Música y necrofilia

Víctor Pliego | Catedrático del Real Conservatorio Superior de Música de Madrid

Los melómanos son devoradores de cadáveres. El repertorio principal de la música clásica está formado por obras de siglos pasados, de compositores muertos. La necrofilia musical es un fenómeno relativamente moderno que además sintoniza con la denominación de unas instituciones educativas: los conservatorios.

El amor por la taxidermia convive con la renovación vivificadora, especialmente visible en los teatros de ópera que ponen todo su empeño en modernizar el género a través de puestas en escena muy llamativas.

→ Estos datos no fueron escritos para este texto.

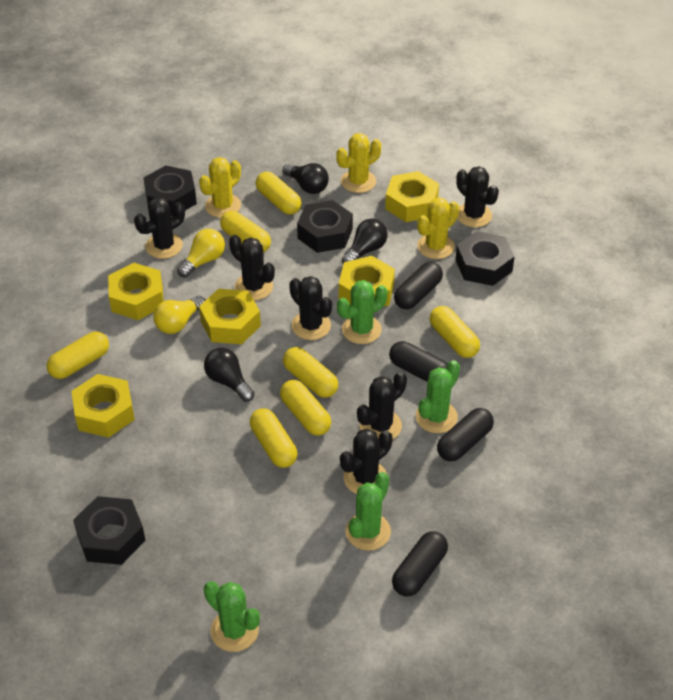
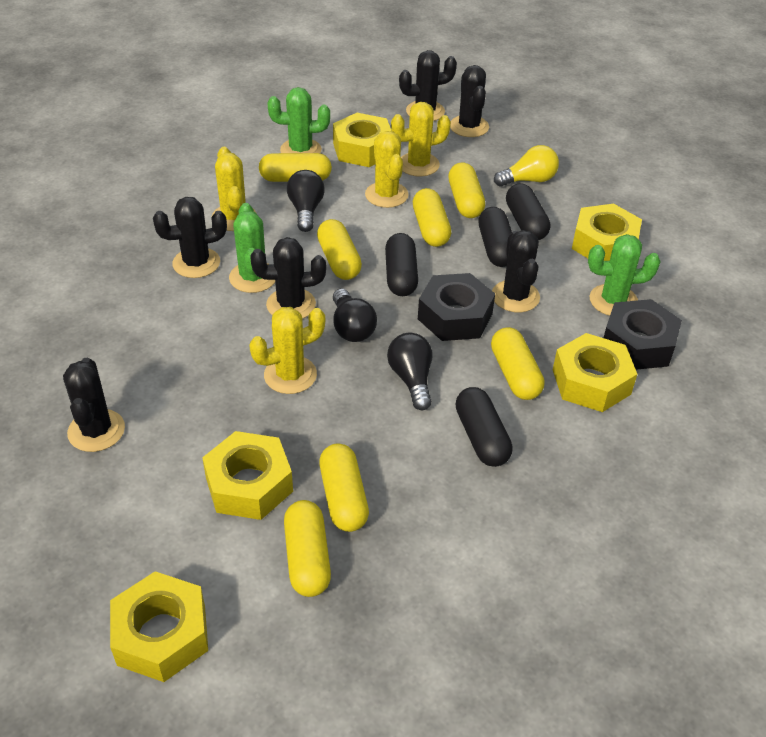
black nut: [73,496,146,565] [143,165,197,216] [297,200,353,253] [456,231,515,286] = 4 -> [418,273,495,341] [604,299,682,370] = 2
green cactus: [204,581,260,652] [337,280,387,344] [346,472,391,551] [416,360,460,433] = 4 -> [229,203,275,293] [268,87,330,153] [588,234,661,316] = 3
yellow cactus: [199,157,241,218] [336,133,381,193] [417,197,459,259] = 3 -> [212,147,256,231] [249,307,325,394] [365,131,408,208] [391,102,451,177] = 4
yellow light bulb: [153,296,205,334] [177,229,225,278] = 2 -> [494,145,559,187] = 1

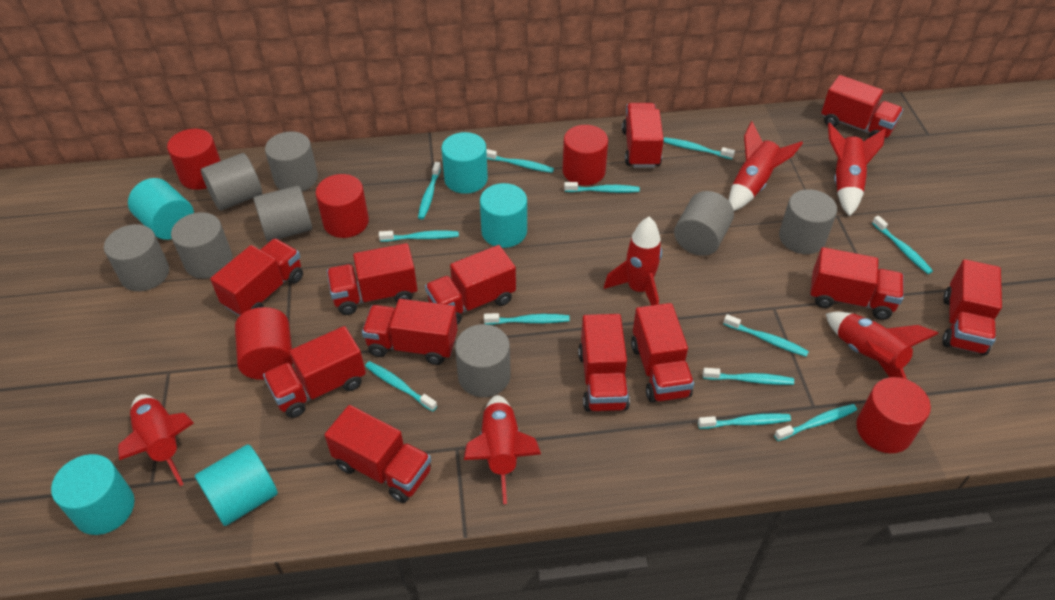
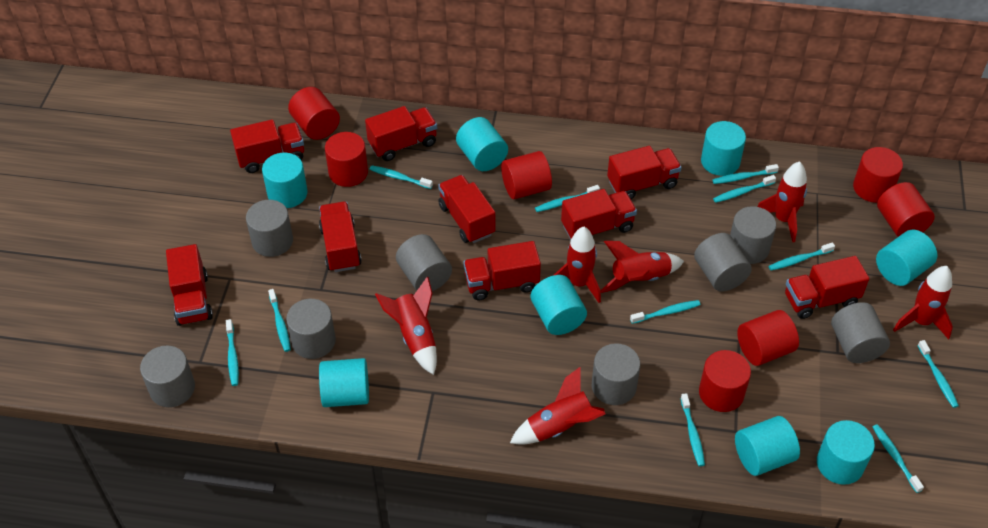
red cylinder: [167,129,221,190] [235,307,293,380] [316,174,369,238] [563,125,608,186] [856,377,931,453] = 5 -> [288,87,340,140] [325,132,368,187] [501,151,552,199] [699,350,751,412] [737,310,799,366] [853,147,903,203] [877,182,935,237] = 7
red truck: [210,238,303,316] [263,326,366,418] [324,405,431,503] [327,243,418,315] [362,299,458,365] [425,245,516,325] [578,314,630,412] [622,103,664,168] [631,303,694,403] [810,247,904,320] [821,75,903,140] [942,259,1002,356] = 12 -> [166,244,213,326] [230,119,304,173] [319,202,362,272] [365,106,437,161] [438,175,495,243] [463,241,541,300] [561,189,637,240] [607,146,682,199] [785,256,869,319] = 9
turquoise cylinder: [51,454,135,535] [128,178,194,240] [195,444,278,526] [441,132,488,194] [480,183,527,248] = 5 -> [262,153,308,208] [319,358,369,407] [456,117,508,171] [531,275,587,335] [701,121,746,176] [735,416,800,476] [817,420,875,485] [876,229,938,286] = 8
turquoise toothbrush: [365,361,437,412] [379,231,459,242] [418,162,441,219] [484,313,570,325] [486,149,554,173] [564,182,640,193] [663,137,735,159] [698,413,791,429] [703,368,794,385] [723,314,809,357] [774,404,857,441] [872,216,933,274] = 12 -> [226,319,239,386] [268,289,291,352] [369,165,433,189] [535,185,600,212] [630,300,700,324] [680,393,705,466] [712,164,779,184] [713,175,776,203] [769,242,835,271] [873,424,924,493] [917,340,959,408] = 11

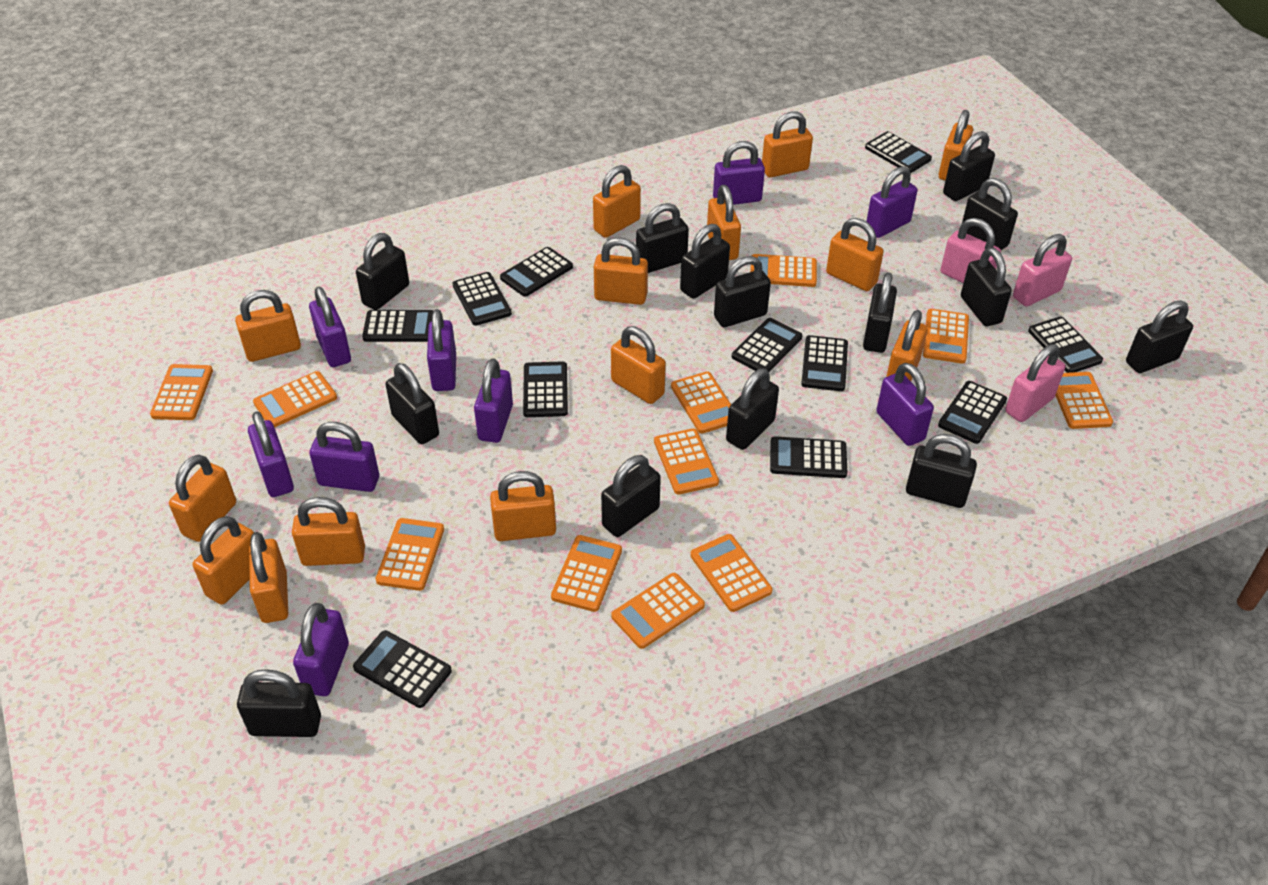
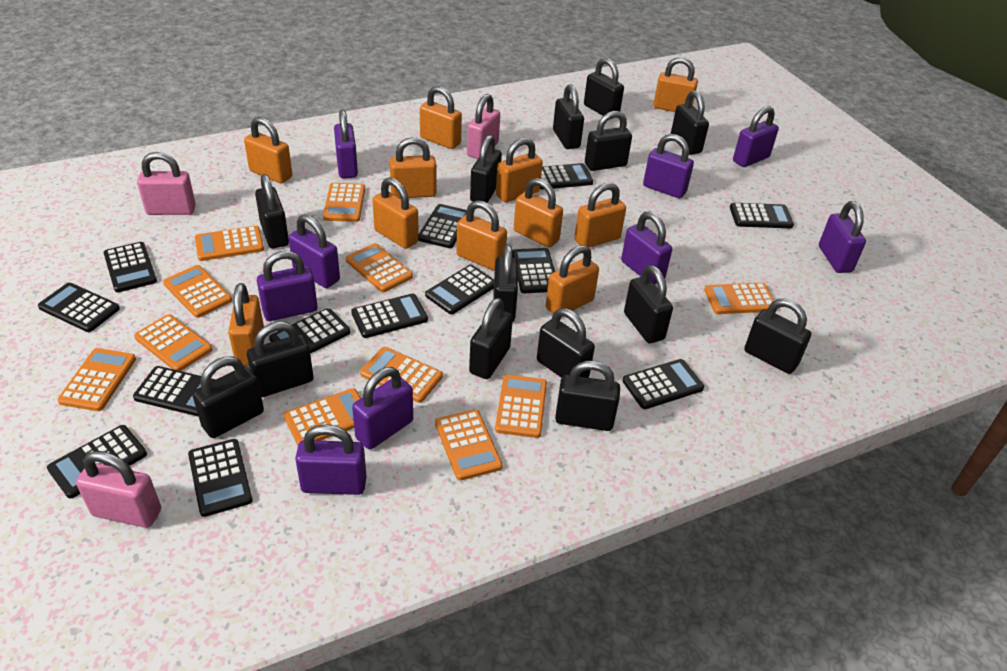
black calculator: [353,630,452,708] [362,310,434,342] [453,272,512,326] [500,247,573,297] [523,361,568,417] [732,318,802,372] [770,436,847,478] [801,335,848,391] [865,131,932,173] [938,381,1007,444] [1028,317,1103,373] = 11 -> [38,283,120,332] [47,425,147,498] [104,242,157,292] [133,366,216,417] [188,439,253,517] [269,308,350,354] [351,294,428,338] [418,204,467,248] [425,265,494,314] [512,248,555,293] [540,163,593,190] [622,359,704,409] [730,203,794,228] = 13
orange padlock: [169,455,236,542] [192,516,254,605] [235,290,301,362] [249,532,288,623] [292,497,365,566] [490,471,556,541] [593,165,641,238] [594,238,648,305] [611,326,666,404] [707,185,741,260] [762,111,813,178] [826,218,884,291] [886,310,927,381] [938,110,973,180] = 14 -> [228,283,264,366] [244,117,292,183] [373,177,419,249] [390,137,436,198] [420,86,462,149] [456,200,507,271] [496,138,543,202] [514,178,563,248] [546,245,599,314] [574,183,626,247] [653,57,698,112] = 11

Pretenden extraer la sustancia emocional de los títulos consagrados, reemplazando contextos, situaciones y acotaciones por aportaciones propias, para sintonizar con la sensibilidad del público actual. En realidad, subestiman la capacidad de los espectadores y tratan de justificar desestructuraciones, interpolaciones y palimpsestos, más propios de una producción experimental y completamente nueva: de un estreno.

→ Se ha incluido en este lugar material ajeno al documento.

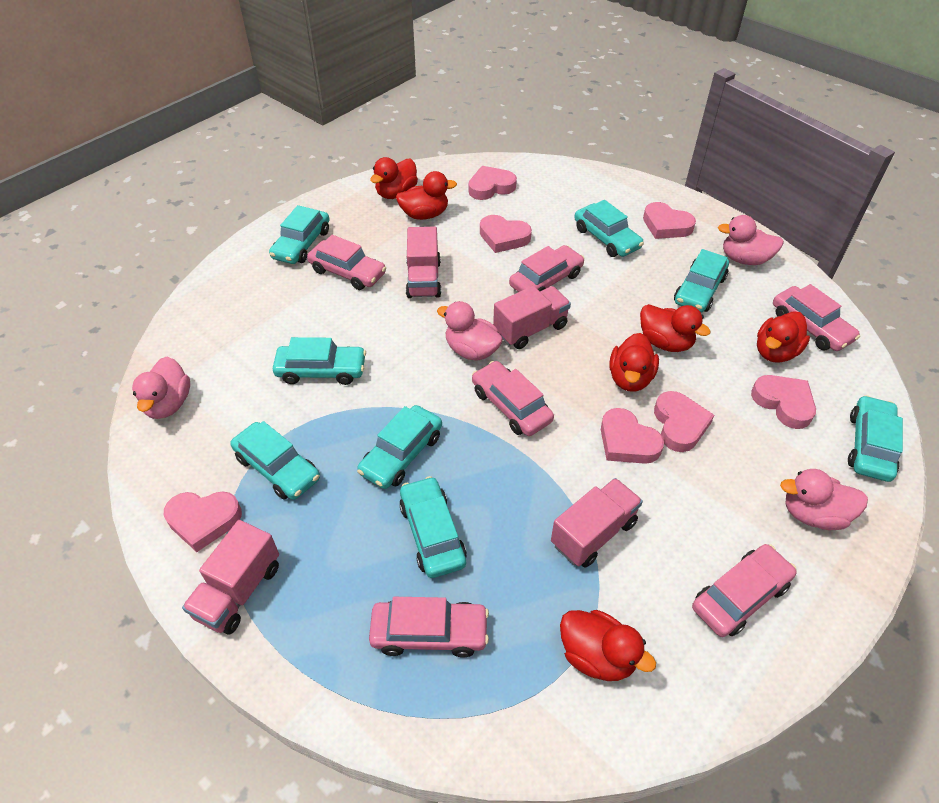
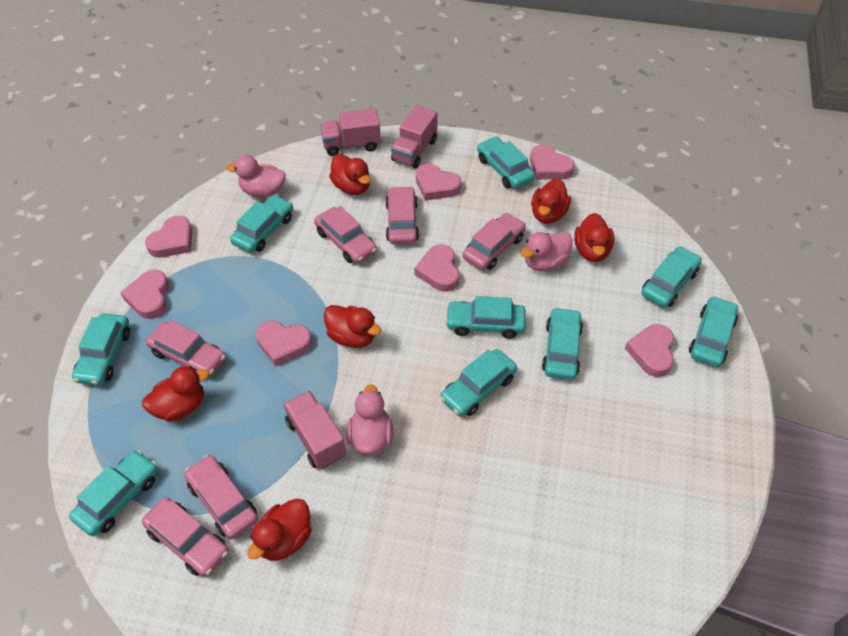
pink duck: [132,357,190,419] [437,301,503,361] [718,215,784,265] [780,469,868,530] = 4 -> [226,155,286,197] [347,384,393,455] [520,232,573,271] = 3
pink truck: [182,520,279,635] [406,227,441,298] [493,286,571,349] [551,478,643,568] = 4 -> [283,391,346,469] [320,108,381,156] [391,105,438,168] = 3
turquoise car: [230,421,320,500] [269,205,329,264] [273,337,366,385] [357,405,442,489] [399,476,467,578] [574,200,644,257] [674,249,729,313] [848,395,903,482] = 8 -> [69,450,158,536] [72,313,130,386] [230,195,293,253] [440,349,517,417] [445,296,526,339] [477,136,535,189] [542,307,583,380] [641,246,702,308] [689,296,738,367] = 9

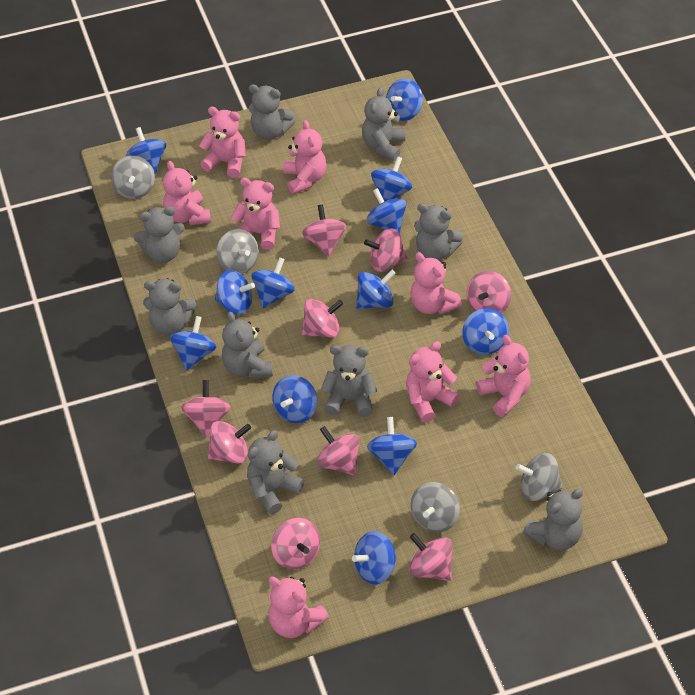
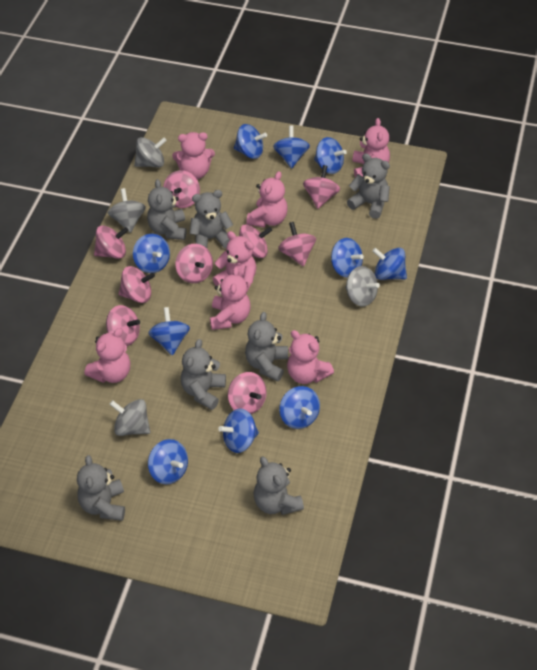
blue spinning top: [126,127,166,174] [170,316,216,370] [215,270,255,315] [251,257,295,308] [272,375,317,423] [352,531,397,584] [356,270,396,309] [367,188,407,234] [367,417,417,475] [371,156,412,201] [386,78,423,121] [462,308,509,355] = 12 -> [133,234,170,273] [148,307,190,356] [148,439,188,484] [218,408,259,453] [234,124,267,159] [273,125,310,168] [279,386,320,429] [314,137,347,174] [331,238,364,278] [372,248,407,280] = 10
grey teddy bear: [134,206,185,263] [143,278,196,335] [222,312,273,379] [247,430,304,514] [249,84,295,140] [321,345,377,417] [362,87,405,161] [414,204,464,260] [523,488,583,550] = 9 -> [77,455,125,521] [147,179,186,240] [181,339,226,410] [190,190,233,248] [245,312,288,381] [253,457,304,515] [347,154,390,219] = 7
pink teddy bear: [163,161,211,225] [199,107,246,178] [231,178,280,250] [268,576,329,638] [283,120,327,194] [406,341,460,423] [410,252,462,314] [476,335,531,417] = 8 -> [84,328,130,383] [172,132,215,179] [210,267,251,330] [213,231,257,291] [246,171,288,228] [287,330,334,384] [352,118,390,177] = 7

Pero el aprovechamiento del valioso patrimonio operístico es irresistible para muchos directores de escena por todo lo que significa de resonancia, de recursos, de poder y de prestigio. El patrimonio inmaterial se deja manipular fácilmente, mucho más que el de naturaleza física. Sin llegar a los extremos de la lírica, la interpretación musical clásica se ha ido adaptando natural e inconscientemente a los cambios y a las modas de cada momento. Esta evolución ha cobrado fuerza con las versiones históricas que aportan una coherencia y una fuerza perfectamente compatibles con la fantasía y la diversidad. Solo hace falta sacar las orejas a pasear por conciertos y grabaciones (con la perspectiva de todo un siglo) para descubrir que lo histórico es muy actual y que no tiene nada que ver con momias acartonadas.

Tal vez la formación de los intérpretes podría abordar estas discusiones, especialmente en los conservatorios superiores. La creación no muy remota de departamentos de música antigua ha sido un gran aliciente. Cabe preguntarse qué presencia hay en la enseñanza musical de estos apasionantes debates interpretativos y qué reflexiones se hacen en las aulas a la hora de poner en pie la música de cualquier tiempo, incluido el presente.